Chapin gives up finance chairmanship

December 23, 1993|By Donna E. Boller | Donna E. Boller,Staff Writer

Westminster City Councilman Stephen R. Chapin Sr. has given up his chairmanship of the finance committee to avoid a possible conflict of interest with his new role as landlord of an apartment complex where some tenants receive federal housing assistance.

Mr. Chapin and his son, Stephen R. Chapin Jr., bought Ye Village Green apartment complex at Sullivan and Schaffer avenues last month. Five tenants in the 39-unit complex -- three of them elderly women -- receive subsidies from the Department of Housing and Urban Development.

The purchase put Mr. Chapin in violation of regulations that bar elected city officials from receiving HUD money, said Bill Tamburrino, director of public housing for the agency's Baltimore office.

The city government is awaiting a decision from HUD on whether the tenants will have to move.

Mr. Tamburrino said HUD's lawyers are studying information from the city about local ethics laws and whether they apply to Mr. Chapin's situation. Mr. Tamburrino said he hopes to have a decision next month.

Mr. Chapin said he changed committee assignments on the advice of city attorney John B. Walsh Jr.

"I was advised by legal counsel that to erase any possible conflict, it would be better if I gave up the finance chairmanship," the councilman said.

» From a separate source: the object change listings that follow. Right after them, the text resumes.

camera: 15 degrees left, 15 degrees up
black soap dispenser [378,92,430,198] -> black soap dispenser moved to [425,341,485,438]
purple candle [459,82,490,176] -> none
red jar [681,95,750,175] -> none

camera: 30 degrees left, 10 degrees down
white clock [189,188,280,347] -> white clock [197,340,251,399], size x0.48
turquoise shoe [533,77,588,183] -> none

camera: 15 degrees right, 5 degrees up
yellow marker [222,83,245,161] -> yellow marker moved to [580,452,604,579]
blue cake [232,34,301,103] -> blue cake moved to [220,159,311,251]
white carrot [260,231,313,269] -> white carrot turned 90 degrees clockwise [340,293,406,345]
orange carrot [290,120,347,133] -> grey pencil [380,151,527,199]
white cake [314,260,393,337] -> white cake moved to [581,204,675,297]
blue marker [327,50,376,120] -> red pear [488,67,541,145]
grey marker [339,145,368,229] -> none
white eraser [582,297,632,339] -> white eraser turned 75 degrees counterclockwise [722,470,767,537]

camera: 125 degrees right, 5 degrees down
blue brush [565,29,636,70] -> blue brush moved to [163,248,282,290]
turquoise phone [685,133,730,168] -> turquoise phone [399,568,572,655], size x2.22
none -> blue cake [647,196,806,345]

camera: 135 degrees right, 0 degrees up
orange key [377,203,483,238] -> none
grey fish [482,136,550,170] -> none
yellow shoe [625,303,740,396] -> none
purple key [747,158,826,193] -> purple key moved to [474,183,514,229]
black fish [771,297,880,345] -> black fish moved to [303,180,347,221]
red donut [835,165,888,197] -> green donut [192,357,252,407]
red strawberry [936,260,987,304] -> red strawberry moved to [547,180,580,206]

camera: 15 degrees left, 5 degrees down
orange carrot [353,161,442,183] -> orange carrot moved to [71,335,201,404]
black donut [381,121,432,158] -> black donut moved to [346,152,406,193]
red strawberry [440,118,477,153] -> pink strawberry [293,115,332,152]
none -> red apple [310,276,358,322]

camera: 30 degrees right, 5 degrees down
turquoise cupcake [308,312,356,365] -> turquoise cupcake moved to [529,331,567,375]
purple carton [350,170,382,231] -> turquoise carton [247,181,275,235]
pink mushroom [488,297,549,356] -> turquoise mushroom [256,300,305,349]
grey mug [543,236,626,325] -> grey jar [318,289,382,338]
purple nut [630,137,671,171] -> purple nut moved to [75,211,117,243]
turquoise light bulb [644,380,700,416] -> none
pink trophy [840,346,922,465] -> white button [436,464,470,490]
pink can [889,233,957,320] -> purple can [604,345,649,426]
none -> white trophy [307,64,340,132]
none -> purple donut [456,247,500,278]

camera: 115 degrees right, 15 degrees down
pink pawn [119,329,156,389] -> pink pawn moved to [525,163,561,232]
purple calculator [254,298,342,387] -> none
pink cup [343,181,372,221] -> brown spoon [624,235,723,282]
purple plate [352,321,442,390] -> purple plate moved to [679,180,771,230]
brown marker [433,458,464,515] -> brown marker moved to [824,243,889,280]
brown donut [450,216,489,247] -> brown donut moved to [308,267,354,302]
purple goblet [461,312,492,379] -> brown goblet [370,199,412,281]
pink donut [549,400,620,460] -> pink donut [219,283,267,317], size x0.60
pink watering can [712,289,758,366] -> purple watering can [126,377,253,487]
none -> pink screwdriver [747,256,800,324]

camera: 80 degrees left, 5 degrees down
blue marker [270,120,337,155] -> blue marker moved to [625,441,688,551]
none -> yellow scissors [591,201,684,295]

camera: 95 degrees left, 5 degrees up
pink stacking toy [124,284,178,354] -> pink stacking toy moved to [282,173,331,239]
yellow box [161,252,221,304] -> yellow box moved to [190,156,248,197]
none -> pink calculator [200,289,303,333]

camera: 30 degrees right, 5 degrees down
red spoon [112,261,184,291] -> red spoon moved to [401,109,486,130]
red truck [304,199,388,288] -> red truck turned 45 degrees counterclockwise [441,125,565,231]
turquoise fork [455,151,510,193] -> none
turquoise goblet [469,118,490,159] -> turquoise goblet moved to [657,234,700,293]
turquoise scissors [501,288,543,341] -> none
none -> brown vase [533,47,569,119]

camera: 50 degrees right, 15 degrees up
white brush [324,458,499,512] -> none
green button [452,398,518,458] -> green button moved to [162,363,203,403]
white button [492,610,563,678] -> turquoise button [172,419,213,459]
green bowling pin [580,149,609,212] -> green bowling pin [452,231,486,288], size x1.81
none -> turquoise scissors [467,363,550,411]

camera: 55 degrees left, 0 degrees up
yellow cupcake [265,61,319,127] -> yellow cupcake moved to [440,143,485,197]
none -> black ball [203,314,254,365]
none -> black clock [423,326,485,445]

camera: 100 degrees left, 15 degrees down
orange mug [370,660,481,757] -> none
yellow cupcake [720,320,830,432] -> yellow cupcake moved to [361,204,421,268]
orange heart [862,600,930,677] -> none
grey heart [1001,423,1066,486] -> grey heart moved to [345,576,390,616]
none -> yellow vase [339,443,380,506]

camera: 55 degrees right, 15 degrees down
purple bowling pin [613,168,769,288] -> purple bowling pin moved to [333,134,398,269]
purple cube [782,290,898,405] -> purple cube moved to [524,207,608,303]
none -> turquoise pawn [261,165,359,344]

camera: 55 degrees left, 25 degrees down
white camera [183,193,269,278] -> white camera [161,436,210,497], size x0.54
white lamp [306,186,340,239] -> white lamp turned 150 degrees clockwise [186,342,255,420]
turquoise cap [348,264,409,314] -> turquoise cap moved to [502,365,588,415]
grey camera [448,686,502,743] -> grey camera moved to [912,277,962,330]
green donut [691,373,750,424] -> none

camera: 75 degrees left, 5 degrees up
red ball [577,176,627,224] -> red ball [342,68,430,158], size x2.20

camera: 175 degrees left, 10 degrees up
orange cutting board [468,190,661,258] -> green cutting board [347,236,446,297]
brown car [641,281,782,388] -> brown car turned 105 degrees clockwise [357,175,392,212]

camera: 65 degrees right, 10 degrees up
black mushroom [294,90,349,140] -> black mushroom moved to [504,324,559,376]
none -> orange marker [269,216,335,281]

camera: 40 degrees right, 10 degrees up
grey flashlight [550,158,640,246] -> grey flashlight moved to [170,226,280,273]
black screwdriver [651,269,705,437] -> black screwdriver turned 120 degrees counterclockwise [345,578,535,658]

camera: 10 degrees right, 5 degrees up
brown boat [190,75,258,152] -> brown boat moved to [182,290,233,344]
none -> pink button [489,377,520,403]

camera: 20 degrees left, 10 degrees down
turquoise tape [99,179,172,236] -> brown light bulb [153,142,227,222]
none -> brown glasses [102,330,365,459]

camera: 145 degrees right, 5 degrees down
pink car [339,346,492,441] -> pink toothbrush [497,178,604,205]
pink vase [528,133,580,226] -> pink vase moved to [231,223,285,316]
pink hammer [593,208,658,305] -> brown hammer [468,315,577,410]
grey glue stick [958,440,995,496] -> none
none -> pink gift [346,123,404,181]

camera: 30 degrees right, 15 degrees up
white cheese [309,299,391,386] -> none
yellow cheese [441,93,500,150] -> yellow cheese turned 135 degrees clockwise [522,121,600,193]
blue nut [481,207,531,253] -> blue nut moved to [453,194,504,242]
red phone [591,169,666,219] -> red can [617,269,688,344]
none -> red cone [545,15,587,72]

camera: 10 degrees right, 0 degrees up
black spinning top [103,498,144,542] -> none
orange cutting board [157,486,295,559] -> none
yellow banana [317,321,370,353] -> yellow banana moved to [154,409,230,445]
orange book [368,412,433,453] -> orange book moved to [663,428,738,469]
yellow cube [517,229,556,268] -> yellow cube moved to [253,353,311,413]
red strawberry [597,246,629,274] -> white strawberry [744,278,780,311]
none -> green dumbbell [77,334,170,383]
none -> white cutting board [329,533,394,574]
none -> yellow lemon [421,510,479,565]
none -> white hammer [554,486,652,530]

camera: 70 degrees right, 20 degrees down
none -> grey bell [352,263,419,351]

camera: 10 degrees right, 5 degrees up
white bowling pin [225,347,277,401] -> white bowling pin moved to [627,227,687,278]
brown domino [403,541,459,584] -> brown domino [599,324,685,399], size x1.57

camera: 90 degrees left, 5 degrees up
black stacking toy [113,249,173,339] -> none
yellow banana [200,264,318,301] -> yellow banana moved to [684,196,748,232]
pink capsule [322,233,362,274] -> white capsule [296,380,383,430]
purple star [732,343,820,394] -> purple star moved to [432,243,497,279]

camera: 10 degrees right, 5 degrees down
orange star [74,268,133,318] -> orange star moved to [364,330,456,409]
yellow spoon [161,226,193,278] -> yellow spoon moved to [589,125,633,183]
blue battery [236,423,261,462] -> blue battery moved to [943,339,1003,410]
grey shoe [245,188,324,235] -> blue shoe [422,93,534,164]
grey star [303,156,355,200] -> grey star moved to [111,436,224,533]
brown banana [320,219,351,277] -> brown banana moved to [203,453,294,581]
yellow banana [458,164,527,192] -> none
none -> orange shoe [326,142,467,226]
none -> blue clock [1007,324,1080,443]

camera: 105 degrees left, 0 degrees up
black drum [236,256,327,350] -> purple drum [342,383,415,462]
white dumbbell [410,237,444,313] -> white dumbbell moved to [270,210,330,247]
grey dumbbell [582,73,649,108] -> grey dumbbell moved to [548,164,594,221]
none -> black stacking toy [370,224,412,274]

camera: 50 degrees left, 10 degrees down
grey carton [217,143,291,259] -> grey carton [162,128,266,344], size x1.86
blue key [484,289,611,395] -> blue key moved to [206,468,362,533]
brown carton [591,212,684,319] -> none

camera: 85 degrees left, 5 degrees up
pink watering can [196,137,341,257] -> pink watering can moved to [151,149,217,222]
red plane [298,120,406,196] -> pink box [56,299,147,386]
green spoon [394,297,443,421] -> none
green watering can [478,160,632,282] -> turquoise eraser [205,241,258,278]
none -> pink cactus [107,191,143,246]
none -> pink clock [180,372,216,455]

He said the city attorney saw nothing in Westminster's ethics code that would bar him from continuing to serve on the council.

"I talked to the council president, the mayor and our legal counsel, and everybody scrutinized it and said there's no violation," Mr. Chapin said.

He switched assignments with Councilman Edward S. Calwell, who headed the public utilities committee.

Mr. Calwell called the swap "serendipitous." He said the idea came out of a conversation in which the two men decided a change "would be good for both of us."

The finance committee chairman reviews all bills submitted to the city, but Finance Director Stephen V. Dutterer said the review does not involve authorizations for payments. The mayor and city department heads authorize payments, he said.

As a member of the council, the finance chairman also votes to approve payments of bills, which would put Mr. Chapin in the position of voting to approve payments to himself if a vote were required before bills could be paid.

But Mr. Dutterer said the voting does not affect payments. "The bills have already been paid" by the time the council approves such actions, he said.

He said he doesn't know why the council votes on the expenditures, but the practice existed when he joined the city staff in 1977.

Westminster's ethics code forbids elected officials from participating "on behalf of the city in any matter which would have a direct financial impact on them . . . except in the exercise of routine administrative duties."

However, the code allows officials, as employees or investors in private businesses, to sell goods or services to the city government.

David S. Babylon Jr., chairman of the city ethics commission, said the matter has not been referred to his commission for an opinion.

Mr. Chapin said he did not go to the city ethics commission because he had taken the issue to the council president, mayor and city attorney.

Mr. Walsh billed the city $850 in November for legal research on the impact of the apartment purchase on city government. He charges Westminster $100 per hour for his services.